Friday, September 04, 2009

Microsoft MAR Program

The Microsoft Authorized Refurbisher (MAR) program takes getting used to. There are many rules and regulations governing the installation of their operating systems, (Windows XP Pro and 2000 Pro) as well as MS Office 2003. A refurbisher may install MS software if the computer is being donated to an “Eligible Recipient” for a cost of $5.00 per Certificate of Authenticity (COA).

Any bona fide Non Governmental Organization (NGO) with a mission benefiting humanity is eligible to receive refurbished computers with Windows installed; however, schools may not receive computers with MS Office 2003 installed as they are supposed to take advantage of Microsoft’s special pricing for educational institutions.

E-quip Africa received an email saying we were in error in donating computers with MS Office installed to Archbishop Nzimbi Secondary School in Kenya and that we needed to respond with a plan in 14 days. After searching their guidelines at length, the fine print which prohibits the donation of Office to schools was at last found. A response was sent saying we would not make this mistake again. After thinking it through a second email was sent which appears in quoted italics below:

Dear MAR Team,

I’ve been thinking about our “situation” of not being able to install MS Office on computers going to K-12 schools in Africa.

I am sure you are aware of huge needs of education in Africa. I have hundreds of photos I could show you of schools in Ghana, which is a fairly well-off country with government support of education at a higher level than many African nations; if you saw these you would realize the huge gap in educational opportunities between us and them!

My question is this: Does Microsoft really think an African public or church school will have any room in their budgets for purchase of multi-license office software? Do you think they even have budgets? If one of your goals is to reduce piracy of MS products, then I suggest you need to reexamine your policy toward educational institutions in third world countries and their procurement of MS Office! I can tell you, you will not sell MS Office licenses in the schools I visit. However, they will be using it. If it doesn’t come “legally” from E-quip Africa, they can and will easily find pirated copies to install. It’s the way the third world works.

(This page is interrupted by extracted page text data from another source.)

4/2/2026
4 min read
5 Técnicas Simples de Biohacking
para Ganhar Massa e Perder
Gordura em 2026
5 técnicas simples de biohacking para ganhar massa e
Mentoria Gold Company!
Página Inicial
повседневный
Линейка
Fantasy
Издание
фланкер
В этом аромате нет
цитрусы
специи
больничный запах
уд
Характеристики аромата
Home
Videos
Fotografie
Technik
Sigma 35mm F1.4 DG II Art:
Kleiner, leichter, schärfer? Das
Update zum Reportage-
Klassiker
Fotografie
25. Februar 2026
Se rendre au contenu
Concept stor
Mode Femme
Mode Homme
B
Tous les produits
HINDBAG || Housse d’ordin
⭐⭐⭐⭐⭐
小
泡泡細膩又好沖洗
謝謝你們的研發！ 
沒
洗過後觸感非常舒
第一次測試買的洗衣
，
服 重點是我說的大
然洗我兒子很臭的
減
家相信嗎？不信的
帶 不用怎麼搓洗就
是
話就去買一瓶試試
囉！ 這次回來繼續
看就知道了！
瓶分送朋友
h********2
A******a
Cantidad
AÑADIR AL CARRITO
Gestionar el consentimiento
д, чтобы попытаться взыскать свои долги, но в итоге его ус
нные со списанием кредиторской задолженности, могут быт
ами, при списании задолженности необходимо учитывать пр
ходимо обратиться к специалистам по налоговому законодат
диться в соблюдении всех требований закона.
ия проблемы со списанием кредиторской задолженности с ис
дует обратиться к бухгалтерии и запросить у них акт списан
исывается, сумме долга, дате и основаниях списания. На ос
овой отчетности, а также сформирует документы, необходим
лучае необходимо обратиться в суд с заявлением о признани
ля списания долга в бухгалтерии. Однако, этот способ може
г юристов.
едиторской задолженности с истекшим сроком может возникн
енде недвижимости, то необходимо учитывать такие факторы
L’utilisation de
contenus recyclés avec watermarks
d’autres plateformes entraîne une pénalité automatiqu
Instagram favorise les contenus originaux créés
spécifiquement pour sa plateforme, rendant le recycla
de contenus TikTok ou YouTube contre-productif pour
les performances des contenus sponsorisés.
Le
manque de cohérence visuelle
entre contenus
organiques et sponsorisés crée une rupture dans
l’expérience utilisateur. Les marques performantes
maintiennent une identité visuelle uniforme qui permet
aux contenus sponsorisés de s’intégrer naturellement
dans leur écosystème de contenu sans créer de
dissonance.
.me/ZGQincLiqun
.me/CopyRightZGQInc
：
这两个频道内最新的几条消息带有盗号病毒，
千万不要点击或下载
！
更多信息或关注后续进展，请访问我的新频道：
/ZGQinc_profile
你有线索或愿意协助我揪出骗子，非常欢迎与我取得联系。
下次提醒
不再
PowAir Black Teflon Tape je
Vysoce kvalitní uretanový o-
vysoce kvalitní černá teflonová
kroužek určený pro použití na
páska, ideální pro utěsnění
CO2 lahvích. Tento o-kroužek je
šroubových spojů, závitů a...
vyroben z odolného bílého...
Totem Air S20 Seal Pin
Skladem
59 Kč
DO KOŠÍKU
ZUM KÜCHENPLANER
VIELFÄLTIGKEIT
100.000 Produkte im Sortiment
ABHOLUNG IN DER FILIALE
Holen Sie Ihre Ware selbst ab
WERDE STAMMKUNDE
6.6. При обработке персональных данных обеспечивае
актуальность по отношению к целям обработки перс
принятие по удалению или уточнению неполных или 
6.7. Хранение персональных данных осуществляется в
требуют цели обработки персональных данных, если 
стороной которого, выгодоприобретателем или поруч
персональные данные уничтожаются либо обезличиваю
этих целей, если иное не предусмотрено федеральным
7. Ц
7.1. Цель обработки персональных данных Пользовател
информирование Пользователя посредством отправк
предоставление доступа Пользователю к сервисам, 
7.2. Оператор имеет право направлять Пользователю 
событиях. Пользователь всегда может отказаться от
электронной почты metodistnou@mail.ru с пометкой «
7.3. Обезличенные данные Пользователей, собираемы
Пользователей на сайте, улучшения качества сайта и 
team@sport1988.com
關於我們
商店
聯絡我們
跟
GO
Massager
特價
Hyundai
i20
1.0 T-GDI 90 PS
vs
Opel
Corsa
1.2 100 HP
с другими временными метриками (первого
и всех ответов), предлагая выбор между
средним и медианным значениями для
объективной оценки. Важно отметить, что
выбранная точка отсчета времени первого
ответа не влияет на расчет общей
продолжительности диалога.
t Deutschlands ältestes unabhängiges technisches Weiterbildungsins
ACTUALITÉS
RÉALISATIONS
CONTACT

That’s the reality of the situation. What advice would you like E-quip Africa to give to the schools we supply with refurbished computers? What can I tell them when they ask about some type of office software? Is there a loop-hole in your policy that I am missing? Or is Microsoft the big ugly giant most of the world believes it to be? (Hey… I don’t think that because I’ve always been treated fairly, honestly and generously by Microsoft, but I don’t need to keep my ear to the ground to hear the complaints.)

Yours truly,
Doug Wilkowske
President E-quip Africa

As Sid Hartman says, “We’ll see what happens.”